- **Your objective**
Convert the lines below, from the line with "Which category has" up to and including the line with "To the nearest", into a Markdown table with the columns Row and Line text. Skip blank lines and leave the pictures out.

- **Data shown**
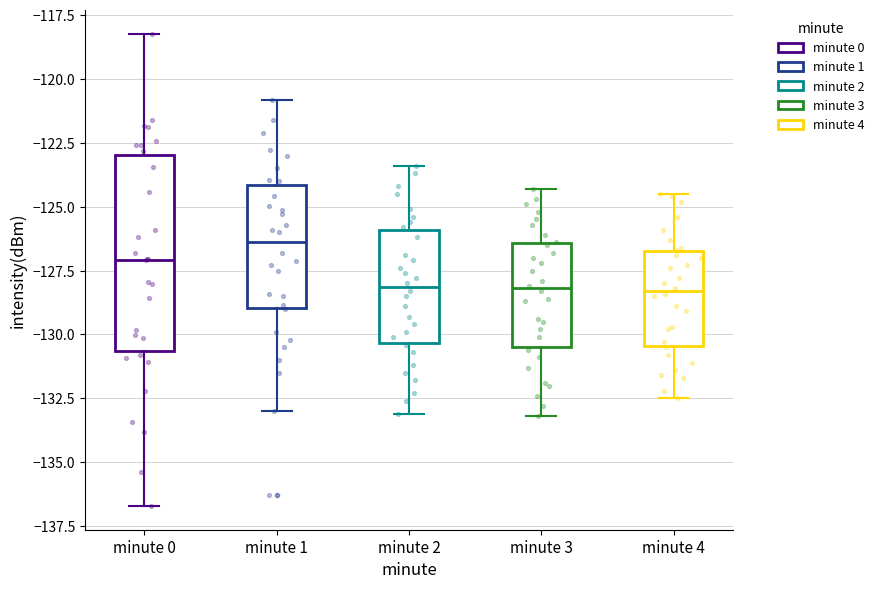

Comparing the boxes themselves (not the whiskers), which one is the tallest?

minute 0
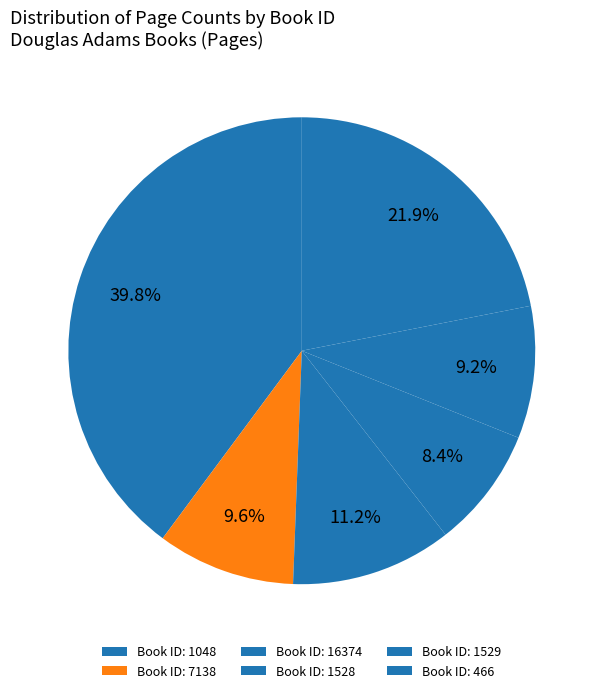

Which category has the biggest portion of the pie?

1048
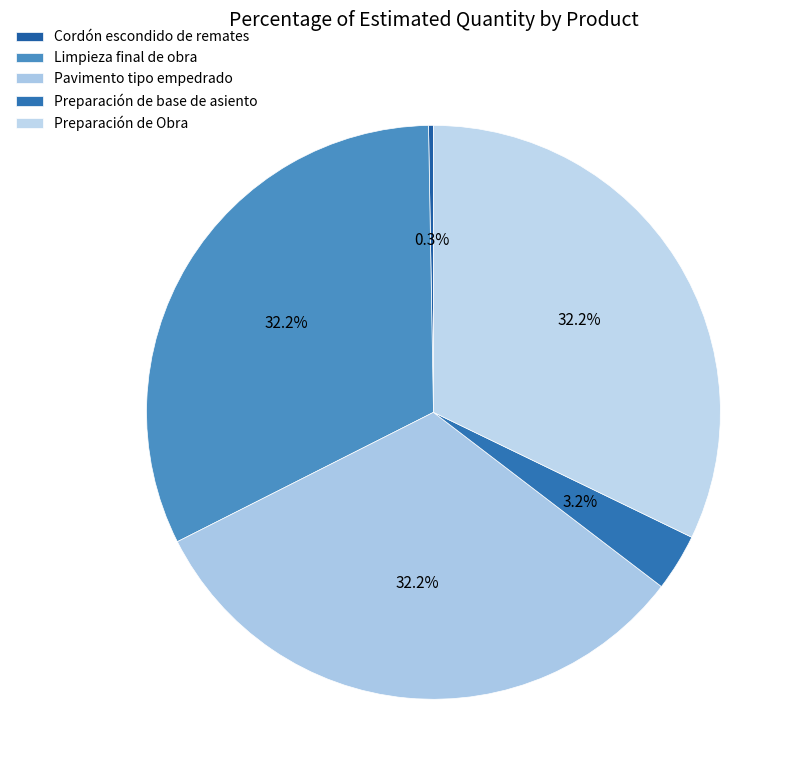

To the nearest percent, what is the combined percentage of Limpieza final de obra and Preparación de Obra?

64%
--
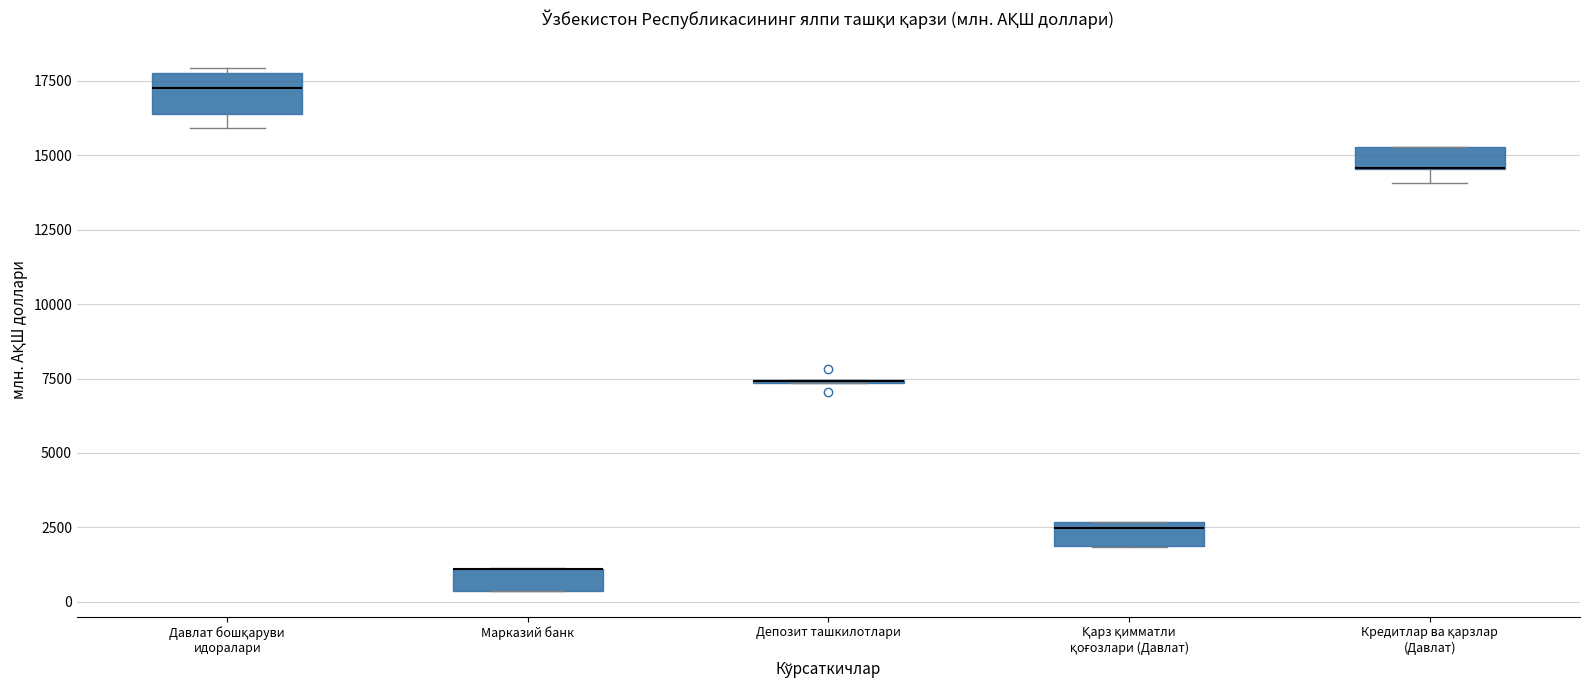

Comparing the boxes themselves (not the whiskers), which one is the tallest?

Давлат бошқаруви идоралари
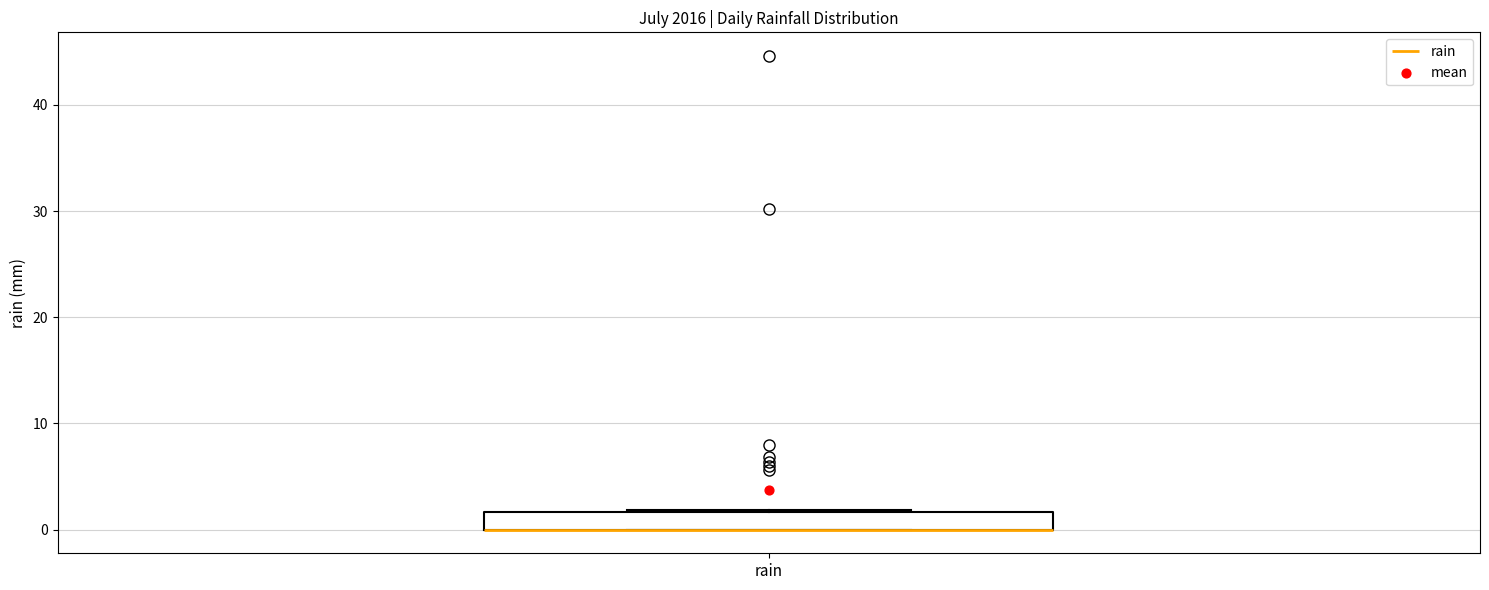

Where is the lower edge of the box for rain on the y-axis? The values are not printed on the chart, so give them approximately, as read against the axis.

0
---
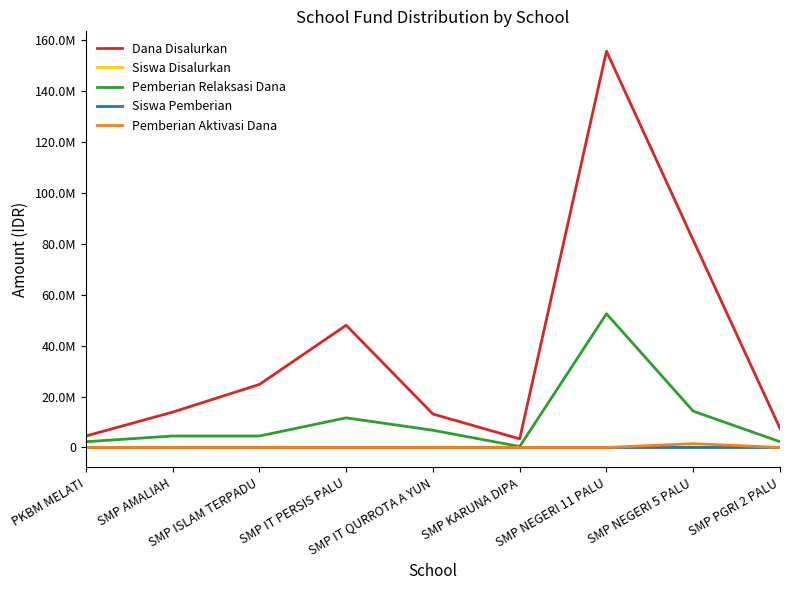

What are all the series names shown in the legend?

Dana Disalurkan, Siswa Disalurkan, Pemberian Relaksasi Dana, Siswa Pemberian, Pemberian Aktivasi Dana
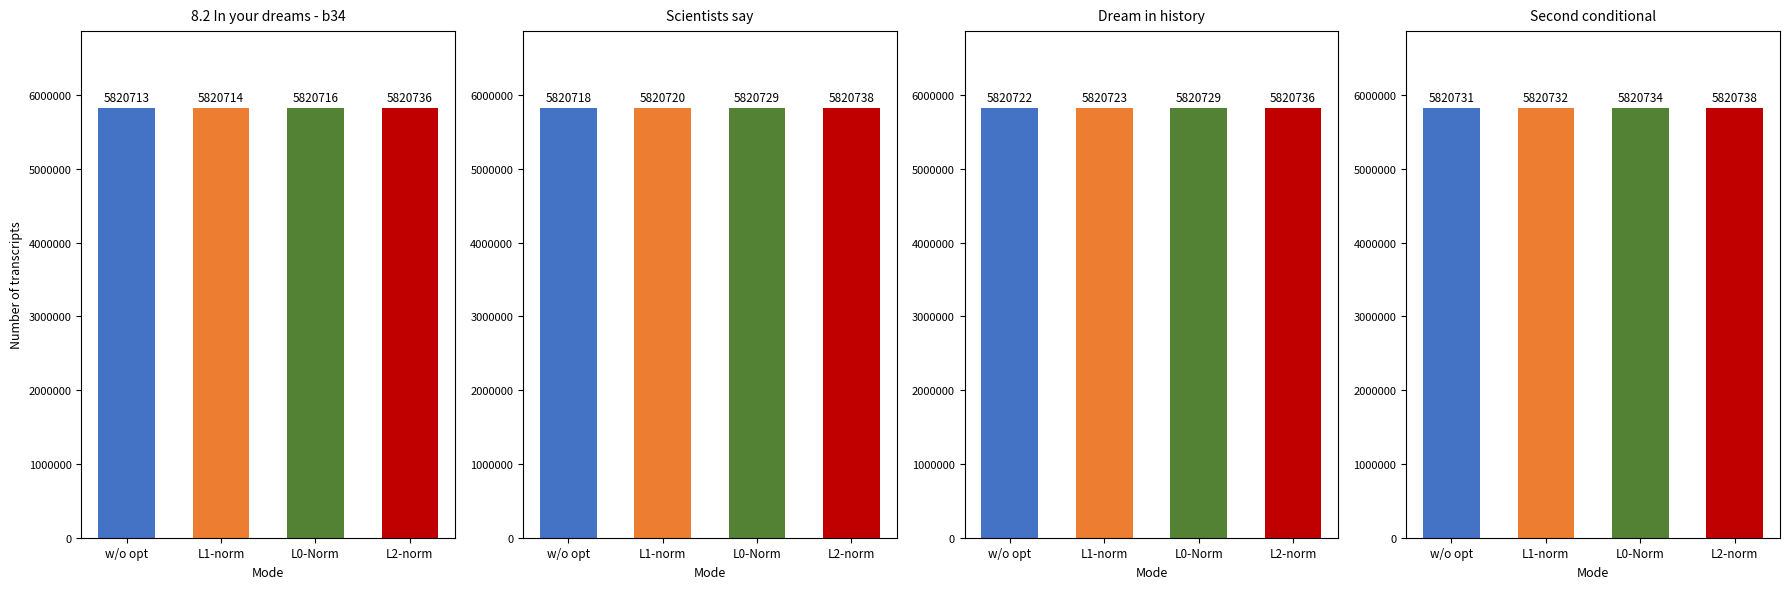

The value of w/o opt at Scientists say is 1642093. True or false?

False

- **Result**
| Row | Line text |
|---|---|
| 1 | Which category has the biggest portion of the pie? |
| 2 | 1048 |
| 3 | To the nearest percent, what is the combined percentage of Limpieza final de obra and Preparación de Obra? |